June West Texas Intermediate crude was off by a penny at $68.18 a barrel on the New York Mercantile Exchange, following Wednesday’s 0.5% climb. Global benchmark June Brent was flat at $73.88 a barrel on ICE Futures Europe.

Sanctions on Iran were relaxed in January 2016 as part of an international agreement to curb the country’s nuclear program. Iran now exports around 2.5 million barrels a day of crude oil, said Robert Yawger, director of oil futures at Mizuho. If the U.S. abandons the agreement and renews sanctions, Iran’s are expected to fall by 350,000 to 500,000 barrels a day.

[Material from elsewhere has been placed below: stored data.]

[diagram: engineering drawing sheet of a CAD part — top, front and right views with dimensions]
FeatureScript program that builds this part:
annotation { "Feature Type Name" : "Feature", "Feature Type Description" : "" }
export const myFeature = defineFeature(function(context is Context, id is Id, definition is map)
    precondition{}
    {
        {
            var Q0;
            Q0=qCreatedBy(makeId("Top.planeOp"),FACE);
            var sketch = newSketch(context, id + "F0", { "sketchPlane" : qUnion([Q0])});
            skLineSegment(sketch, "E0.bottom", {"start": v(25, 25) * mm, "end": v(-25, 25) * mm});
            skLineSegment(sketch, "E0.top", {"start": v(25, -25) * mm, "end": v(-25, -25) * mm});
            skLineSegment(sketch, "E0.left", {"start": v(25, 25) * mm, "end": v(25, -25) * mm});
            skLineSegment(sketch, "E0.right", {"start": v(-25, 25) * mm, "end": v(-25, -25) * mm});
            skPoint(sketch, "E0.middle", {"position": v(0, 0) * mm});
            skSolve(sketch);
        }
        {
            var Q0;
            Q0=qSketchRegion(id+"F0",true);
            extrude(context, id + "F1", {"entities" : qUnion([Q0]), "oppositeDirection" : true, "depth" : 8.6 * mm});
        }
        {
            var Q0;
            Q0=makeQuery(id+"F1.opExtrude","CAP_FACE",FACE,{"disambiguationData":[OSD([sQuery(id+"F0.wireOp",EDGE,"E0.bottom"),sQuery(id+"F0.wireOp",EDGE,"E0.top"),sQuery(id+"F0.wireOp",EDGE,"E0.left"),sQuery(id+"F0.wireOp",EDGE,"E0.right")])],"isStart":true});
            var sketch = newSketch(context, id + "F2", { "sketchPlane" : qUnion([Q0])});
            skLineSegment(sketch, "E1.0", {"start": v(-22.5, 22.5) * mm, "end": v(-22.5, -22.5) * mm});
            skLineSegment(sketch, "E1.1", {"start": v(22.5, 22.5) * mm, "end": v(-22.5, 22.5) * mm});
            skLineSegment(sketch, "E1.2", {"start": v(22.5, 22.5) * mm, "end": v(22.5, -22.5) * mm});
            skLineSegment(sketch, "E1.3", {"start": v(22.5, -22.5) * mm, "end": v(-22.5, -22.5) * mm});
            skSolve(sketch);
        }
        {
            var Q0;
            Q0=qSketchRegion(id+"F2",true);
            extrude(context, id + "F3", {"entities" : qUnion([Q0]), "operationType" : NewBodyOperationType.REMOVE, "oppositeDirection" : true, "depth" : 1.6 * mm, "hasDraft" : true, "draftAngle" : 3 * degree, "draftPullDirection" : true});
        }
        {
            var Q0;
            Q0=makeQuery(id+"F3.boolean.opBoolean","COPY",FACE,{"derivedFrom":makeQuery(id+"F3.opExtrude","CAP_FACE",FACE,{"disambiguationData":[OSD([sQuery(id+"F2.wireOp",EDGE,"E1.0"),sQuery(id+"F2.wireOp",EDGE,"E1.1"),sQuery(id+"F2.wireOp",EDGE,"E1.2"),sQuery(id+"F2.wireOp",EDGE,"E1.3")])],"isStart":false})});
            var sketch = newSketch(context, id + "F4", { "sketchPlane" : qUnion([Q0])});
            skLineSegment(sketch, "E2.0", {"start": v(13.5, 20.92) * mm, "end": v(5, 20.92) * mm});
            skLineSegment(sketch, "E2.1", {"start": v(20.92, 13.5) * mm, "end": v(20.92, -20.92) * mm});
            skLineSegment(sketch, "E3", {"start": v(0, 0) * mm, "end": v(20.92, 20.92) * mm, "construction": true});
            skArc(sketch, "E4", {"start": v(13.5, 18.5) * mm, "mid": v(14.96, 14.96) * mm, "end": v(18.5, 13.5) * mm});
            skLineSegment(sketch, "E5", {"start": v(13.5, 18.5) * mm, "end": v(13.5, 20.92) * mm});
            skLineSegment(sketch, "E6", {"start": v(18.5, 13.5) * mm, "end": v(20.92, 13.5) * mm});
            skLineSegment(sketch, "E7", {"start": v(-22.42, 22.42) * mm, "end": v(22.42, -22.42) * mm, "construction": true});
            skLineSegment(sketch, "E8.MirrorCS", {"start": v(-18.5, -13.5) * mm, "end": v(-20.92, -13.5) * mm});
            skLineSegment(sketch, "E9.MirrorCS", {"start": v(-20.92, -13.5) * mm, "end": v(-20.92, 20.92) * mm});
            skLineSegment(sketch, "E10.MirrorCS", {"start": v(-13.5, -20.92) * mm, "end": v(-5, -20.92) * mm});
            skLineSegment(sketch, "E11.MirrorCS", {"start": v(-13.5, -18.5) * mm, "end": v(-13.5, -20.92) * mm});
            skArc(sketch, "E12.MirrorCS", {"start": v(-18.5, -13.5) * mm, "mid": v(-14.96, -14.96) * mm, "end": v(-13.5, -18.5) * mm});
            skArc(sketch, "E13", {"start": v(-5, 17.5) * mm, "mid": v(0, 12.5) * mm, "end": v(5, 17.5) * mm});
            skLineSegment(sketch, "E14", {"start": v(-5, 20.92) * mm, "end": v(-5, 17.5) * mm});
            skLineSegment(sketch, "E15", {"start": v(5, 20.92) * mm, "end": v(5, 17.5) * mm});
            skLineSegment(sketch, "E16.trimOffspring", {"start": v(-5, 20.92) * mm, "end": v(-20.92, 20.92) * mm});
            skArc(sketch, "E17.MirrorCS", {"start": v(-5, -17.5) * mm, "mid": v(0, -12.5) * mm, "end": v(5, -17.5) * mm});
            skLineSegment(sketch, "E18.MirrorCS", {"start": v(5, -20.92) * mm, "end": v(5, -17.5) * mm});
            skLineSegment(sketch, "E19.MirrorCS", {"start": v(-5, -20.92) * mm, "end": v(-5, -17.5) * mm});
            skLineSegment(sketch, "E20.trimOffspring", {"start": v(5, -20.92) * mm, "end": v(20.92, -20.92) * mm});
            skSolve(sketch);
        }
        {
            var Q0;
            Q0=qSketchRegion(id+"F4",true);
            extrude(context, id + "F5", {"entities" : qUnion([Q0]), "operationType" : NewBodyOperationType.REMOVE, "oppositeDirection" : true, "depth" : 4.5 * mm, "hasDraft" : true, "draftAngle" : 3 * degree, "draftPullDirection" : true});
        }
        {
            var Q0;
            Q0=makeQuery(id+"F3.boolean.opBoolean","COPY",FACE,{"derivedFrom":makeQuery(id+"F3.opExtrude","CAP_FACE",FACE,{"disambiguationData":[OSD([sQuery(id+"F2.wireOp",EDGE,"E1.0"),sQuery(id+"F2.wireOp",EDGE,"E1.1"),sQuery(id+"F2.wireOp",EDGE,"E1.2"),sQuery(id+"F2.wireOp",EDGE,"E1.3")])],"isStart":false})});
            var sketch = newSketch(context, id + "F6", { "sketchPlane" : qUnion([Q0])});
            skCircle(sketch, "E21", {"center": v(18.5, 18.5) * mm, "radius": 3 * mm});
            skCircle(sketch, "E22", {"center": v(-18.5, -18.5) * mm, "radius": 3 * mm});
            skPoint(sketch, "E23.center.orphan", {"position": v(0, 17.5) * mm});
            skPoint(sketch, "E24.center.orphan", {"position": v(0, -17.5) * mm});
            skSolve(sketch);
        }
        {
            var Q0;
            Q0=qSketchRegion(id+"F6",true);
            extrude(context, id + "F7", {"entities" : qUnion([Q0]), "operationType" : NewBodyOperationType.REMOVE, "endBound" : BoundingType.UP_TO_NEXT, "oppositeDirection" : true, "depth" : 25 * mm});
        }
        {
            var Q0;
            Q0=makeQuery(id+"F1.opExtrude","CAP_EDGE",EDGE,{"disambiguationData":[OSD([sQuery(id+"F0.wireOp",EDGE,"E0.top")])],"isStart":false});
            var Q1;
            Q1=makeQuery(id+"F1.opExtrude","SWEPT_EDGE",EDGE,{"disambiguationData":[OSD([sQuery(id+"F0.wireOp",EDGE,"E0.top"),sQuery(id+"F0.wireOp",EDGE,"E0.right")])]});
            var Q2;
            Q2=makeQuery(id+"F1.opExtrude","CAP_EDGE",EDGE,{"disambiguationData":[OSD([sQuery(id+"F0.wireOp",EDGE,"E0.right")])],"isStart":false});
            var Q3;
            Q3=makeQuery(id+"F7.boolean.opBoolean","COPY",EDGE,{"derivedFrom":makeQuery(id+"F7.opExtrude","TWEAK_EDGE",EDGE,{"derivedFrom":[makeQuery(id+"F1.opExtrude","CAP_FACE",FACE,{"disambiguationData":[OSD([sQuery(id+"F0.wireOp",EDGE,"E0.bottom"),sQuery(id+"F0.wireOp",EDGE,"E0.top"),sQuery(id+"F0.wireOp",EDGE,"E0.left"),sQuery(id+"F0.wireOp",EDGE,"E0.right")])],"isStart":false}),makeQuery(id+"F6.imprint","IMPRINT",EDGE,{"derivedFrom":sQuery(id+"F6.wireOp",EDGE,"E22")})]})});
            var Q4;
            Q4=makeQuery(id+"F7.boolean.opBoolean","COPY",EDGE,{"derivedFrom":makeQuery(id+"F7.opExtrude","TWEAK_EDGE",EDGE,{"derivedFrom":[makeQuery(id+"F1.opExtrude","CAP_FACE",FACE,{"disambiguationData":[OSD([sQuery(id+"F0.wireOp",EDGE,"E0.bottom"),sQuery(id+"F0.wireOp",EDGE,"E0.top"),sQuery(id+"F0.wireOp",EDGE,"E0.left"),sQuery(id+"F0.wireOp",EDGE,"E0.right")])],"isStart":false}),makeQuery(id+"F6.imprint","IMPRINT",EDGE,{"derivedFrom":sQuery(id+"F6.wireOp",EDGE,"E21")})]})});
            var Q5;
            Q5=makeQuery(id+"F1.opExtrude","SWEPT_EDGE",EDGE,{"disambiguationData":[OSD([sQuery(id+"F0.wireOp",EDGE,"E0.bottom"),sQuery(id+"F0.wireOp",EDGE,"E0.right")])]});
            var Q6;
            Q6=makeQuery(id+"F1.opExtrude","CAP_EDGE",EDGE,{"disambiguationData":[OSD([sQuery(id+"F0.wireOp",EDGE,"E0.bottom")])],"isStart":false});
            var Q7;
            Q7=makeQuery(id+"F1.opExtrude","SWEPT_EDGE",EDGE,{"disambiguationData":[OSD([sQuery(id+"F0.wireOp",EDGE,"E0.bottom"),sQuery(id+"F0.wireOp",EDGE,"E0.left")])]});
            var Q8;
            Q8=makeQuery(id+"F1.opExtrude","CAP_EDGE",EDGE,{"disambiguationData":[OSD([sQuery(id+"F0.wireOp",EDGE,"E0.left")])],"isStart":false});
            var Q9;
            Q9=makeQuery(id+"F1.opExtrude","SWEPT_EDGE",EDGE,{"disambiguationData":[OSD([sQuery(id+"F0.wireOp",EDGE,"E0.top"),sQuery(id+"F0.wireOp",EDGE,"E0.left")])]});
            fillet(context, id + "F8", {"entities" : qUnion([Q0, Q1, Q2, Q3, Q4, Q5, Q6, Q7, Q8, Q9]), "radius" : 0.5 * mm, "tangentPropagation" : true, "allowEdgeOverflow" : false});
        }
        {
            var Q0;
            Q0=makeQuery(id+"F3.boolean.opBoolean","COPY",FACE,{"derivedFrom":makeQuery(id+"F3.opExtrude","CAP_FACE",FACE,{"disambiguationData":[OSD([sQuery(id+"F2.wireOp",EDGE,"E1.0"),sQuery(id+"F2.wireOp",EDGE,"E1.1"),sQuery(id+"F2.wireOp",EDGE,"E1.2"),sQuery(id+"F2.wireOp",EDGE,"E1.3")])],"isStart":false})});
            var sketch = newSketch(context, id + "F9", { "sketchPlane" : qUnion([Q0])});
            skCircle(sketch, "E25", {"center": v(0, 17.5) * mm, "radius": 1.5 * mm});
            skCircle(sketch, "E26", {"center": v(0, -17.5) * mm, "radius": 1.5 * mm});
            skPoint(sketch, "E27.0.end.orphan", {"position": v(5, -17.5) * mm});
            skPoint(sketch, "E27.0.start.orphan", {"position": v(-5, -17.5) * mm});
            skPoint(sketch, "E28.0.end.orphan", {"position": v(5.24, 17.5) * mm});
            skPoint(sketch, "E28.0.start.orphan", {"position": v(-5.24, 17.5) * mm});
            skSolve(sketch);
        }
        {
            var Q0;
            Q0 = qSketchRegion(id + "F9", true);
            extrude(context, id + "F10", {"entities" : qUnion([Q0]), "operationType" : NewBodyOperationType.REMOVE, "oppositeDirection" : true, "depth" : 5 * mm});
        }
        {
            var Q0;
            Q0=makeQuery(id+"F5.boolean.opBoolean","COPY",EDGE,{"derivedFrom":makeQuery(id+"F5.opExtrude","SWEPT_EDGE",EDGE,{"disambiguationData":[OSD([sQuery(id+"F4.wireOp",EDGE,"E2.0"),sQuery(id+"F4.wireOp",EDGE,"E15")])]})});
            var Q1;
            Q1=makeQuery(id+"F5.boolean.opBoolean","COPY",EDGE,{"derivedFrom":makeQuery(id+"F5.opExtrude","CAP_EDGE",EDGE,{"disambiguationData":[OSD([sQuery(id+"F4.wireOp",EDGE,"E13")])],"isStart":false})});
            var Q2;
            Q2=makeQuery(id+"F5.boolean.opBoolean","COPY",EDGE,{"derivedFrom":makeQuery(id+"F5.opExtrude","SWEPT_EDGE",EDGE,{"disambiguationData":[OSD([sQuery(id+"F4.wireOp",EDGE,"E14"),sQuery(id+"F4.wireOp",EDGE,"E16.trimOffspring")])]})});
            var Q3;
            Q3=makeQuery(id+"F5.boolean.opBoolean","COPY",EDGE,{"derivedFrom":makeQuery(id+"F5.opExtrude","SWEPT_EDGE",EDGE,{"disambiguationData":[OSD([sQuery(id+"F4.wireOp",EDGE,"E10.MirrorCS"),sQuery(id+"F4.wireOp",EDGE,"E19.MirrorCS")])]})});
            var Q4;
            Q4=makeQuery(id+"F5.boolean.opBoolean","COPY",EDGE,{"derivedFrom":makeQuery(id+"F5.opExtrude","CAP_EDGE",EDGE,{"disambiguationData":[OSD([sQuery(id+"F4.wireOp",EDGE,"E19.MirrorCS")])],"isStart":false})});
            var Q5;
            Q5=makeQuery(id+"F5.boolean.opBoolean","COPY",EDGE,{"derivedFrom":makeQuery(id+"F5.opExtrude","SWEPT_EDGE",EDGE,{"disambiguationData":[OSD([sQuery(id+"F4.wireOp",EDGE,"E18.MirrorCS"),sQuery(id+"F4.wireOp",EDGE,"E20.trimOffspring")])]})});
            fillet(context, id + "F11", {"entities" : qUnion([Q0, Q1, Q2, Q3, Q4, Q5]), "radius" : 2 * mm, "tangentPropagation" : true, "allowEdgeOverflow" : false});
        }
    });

The prospect of the U.S. abandoning the nuclear deal is among several factors cited for a rally that’s lifted the U.S. benchmark from a 2018 low just below $60 a barrel in mid-February to a nearly 3 1/2 year high shy of $70 a barrel this month. Strong global demand and efforts by the Organization of the Petroleum Exporting Countries, or OPEC, to limit production have also played a role, offsetting growing output by U.S. shale producers.

The price of Brent earlier this week breached the symbolic $75-a-barrel threshold for the first time since late 2014.

“The market is still dominated by the question of whether U.S. President Trump will revoke the nuclear agreement with Iran in mid-May and impose new sanctions against Iran,” according to analysts at Commerzbank. “The oil price should not fall in any significant way until the question of renewed Iran sanctions has been resolved,” the analysts wrote in a daily note Friday.

German Chancellor Angela Merkel is due in Washington on Friday, where she is expected to urge Trump to stick to the Iran agreement. French President Emmanuel Macron brought a similar message to the White House earlier this week, with apparently limited success.

Traders are also looking ahead to weekly U.S. oil rig data out Friday from Baker Hughes, a key metric for activity in the sector.

Among other energy contracts, June gasoline  rose 0.55 cent, or 0.3%, to $2.1221 a gallon, while June heating oil  fell 0.44 cent, or 0.2%, to $2.1372 a gallon. June natural-gas futures  fell 6 cents to $2.779, a decline of 2.1%.